• **INSTRUCTIONS TO FOLLOW**:
Return each line of the data below without any changes, omitting the pictures.
====
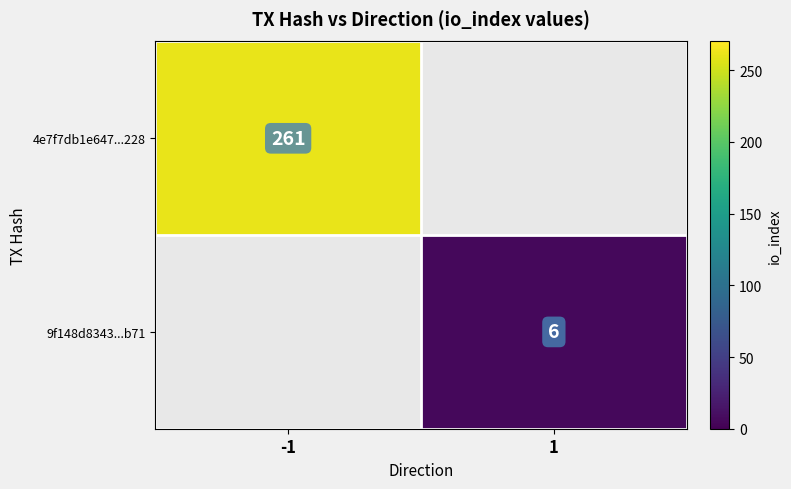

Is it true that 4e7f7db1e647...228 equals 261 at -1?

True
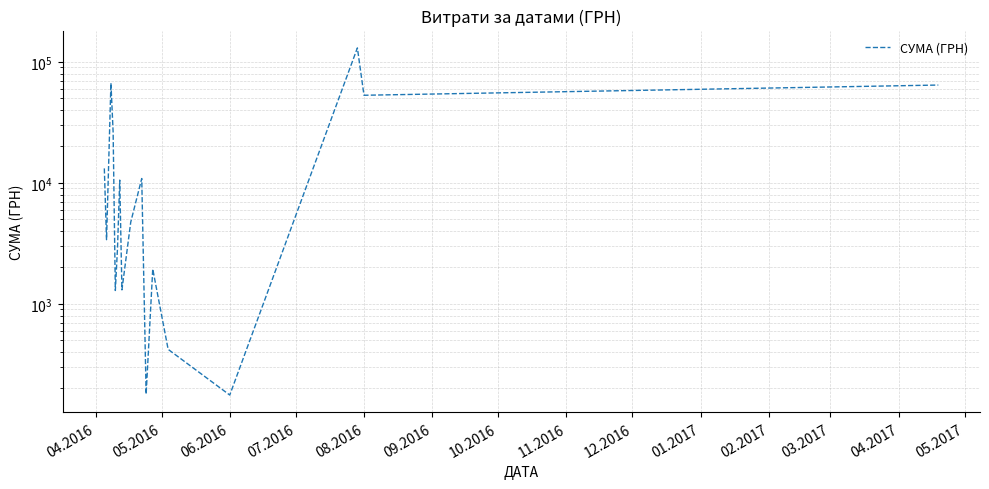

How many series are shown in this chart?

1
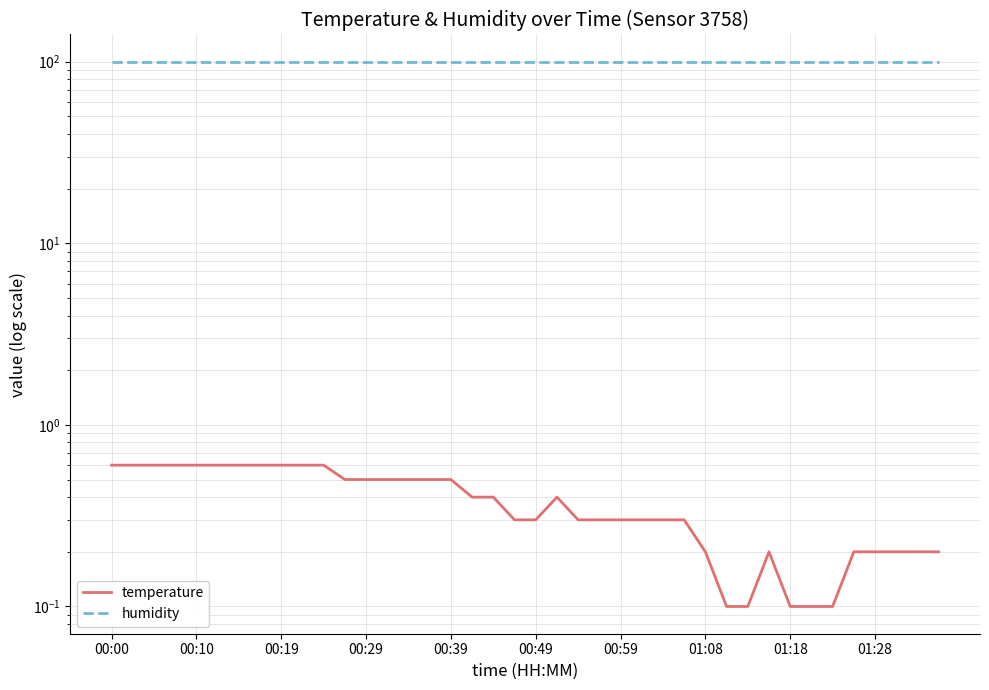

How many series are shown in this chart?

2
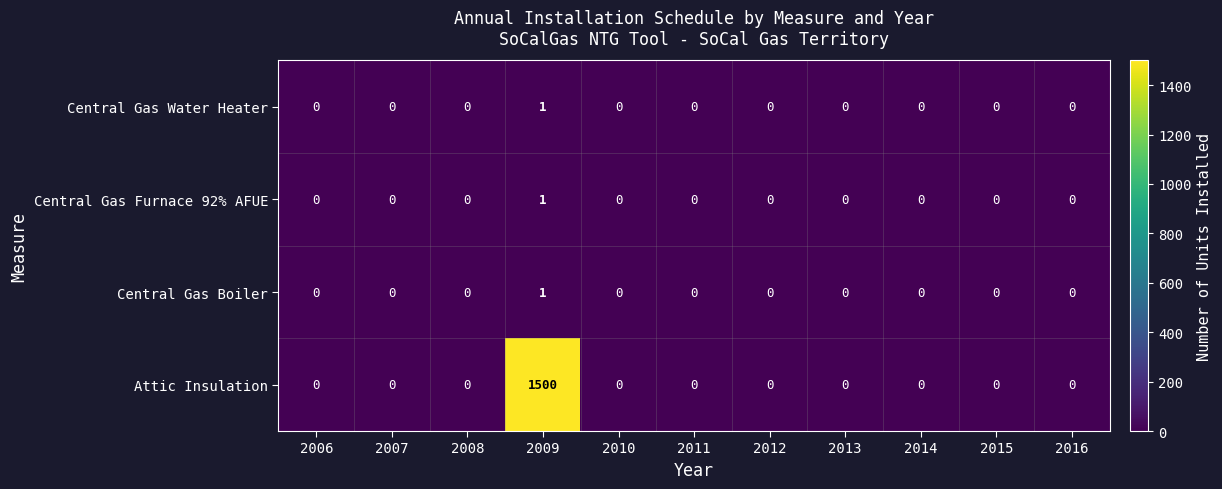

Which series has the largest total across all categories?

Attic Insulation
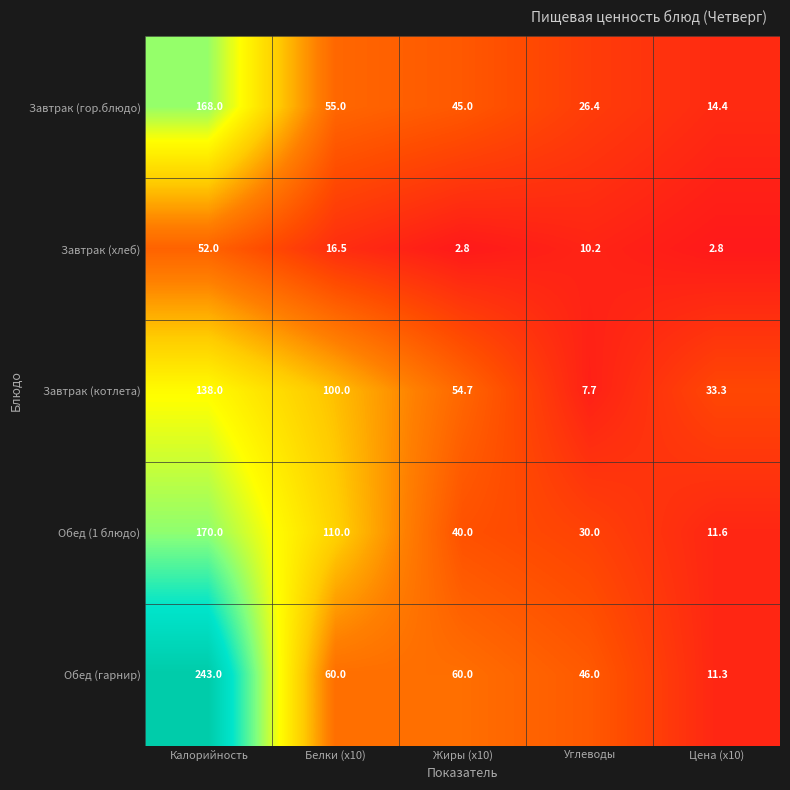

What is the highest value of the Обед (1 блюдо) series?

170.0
====
• **EXERCISE RESPONSE**:
Is it true that 4e7f7db1e647...228 equals 261 at -1?

True

How many series are shown in this chart?

1

How many series are shown in this chart?

2

Which series has the largest total across all categories?

Attic Insulation

What is the highest value of the Обед (1 блюдо) series?

170.0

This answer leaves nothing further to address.